If you feel you’re falling behind in the income race, it’s not just your imagination. The wealth gap between the top 1 percent and the bottom 99 percent in the United States is as wide as it’s been in nearly 100 years, a new study finds.
For starters, between 1993 and 2012, the real incomes of the 1 percent grew 86.1 percent, while those of the 99 percent grew 6.6 percent, according to the study, based on Internal Revenue Service statistics examined by economists at UC Berkeley, the Paris School of Economics and Oxford University.
The top 1 percent is defined as families with incomes above $394,000 in 2012.

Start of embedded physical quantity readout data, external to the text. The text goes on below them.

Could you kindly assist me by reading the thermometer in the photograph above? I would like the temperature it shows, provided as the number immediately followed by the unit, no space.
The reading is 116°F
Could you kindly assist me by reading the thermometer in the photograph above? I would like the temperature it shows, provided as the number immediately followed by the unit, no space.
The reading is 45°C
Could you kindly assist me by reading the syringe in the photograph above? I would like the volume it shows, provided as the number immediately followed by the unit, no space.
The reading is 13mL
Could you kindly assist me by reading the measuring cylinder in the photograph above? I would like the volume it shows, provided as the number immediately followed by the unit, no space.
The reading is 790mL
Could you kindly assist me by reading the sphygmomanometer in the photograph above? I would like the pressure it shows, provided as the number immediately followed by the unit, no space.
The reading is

The Great Recession hit the top 1 percent harder than other income groups, but the wealthy recovered quicker too. From 2009 to 2012, as the U.S. economy improved, incomes of the top 1 percent grew more than 31 percent, while the incomes of the 99 percent grew 0.4 percent — less than half a percentage point.
“This implies that the top 1 percent incomes captured just over two-thirds of the overall economic growth of real incomes per family over the period 1993-2012,” economist Emmanuel Saez of UC Berkeley writes.

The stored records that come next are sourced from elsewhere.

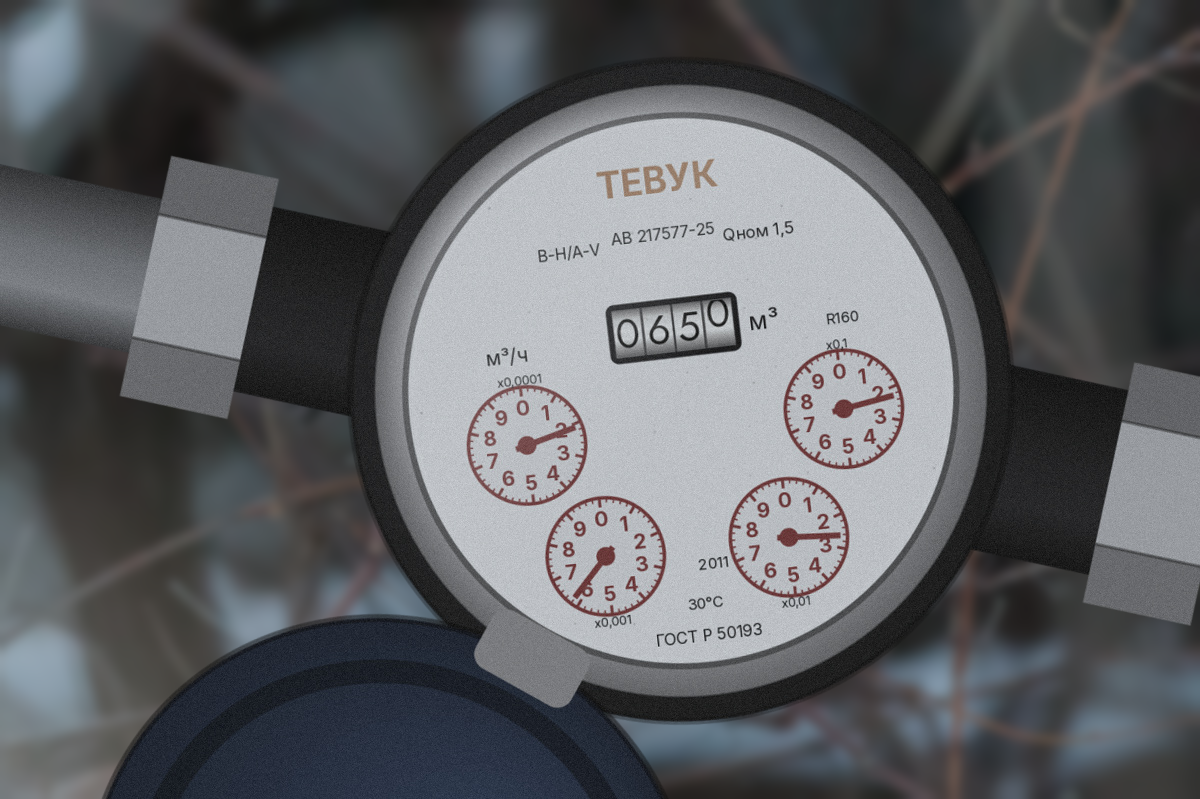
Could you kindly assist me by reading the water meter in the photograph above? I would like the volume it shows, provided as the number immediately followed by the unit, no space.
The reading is 650.2262m³
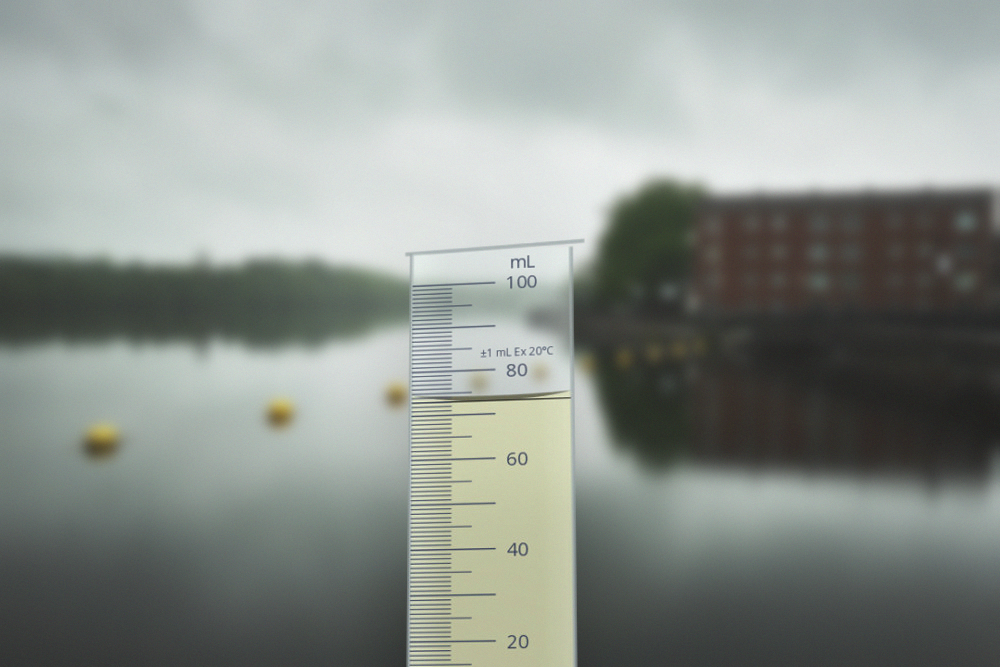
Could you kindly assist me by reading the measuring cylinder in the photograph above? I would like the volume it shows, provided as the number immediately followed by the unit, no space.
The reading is 73mL
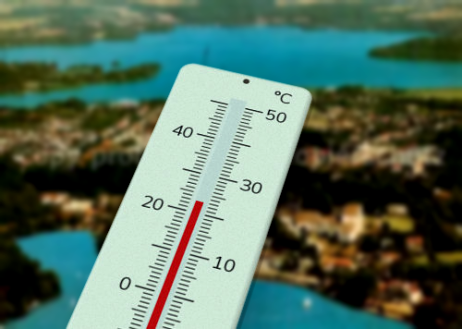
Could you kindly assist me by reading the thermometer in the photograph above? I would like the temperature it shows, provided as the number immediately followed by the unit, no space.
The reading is 23°C
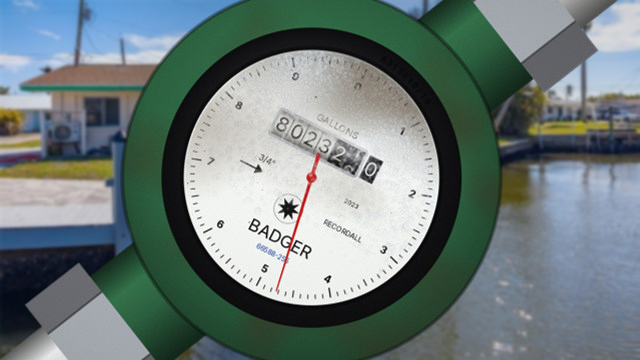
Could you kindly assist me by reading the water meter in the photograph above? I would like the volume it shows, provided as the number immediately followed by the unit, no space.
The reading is 8023214.7gal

The 1929 stock market crash that preceded the Great Depression, followed by World War II, reduced an earlier national income gap for decades. But it began to grow again in the 1970s, and has widened since.
Saez attributes the trend not just to technology and job outsourcing, but to the reduced power of progressive tax policies and unions, along with “changing social norms regarding pay inequality.”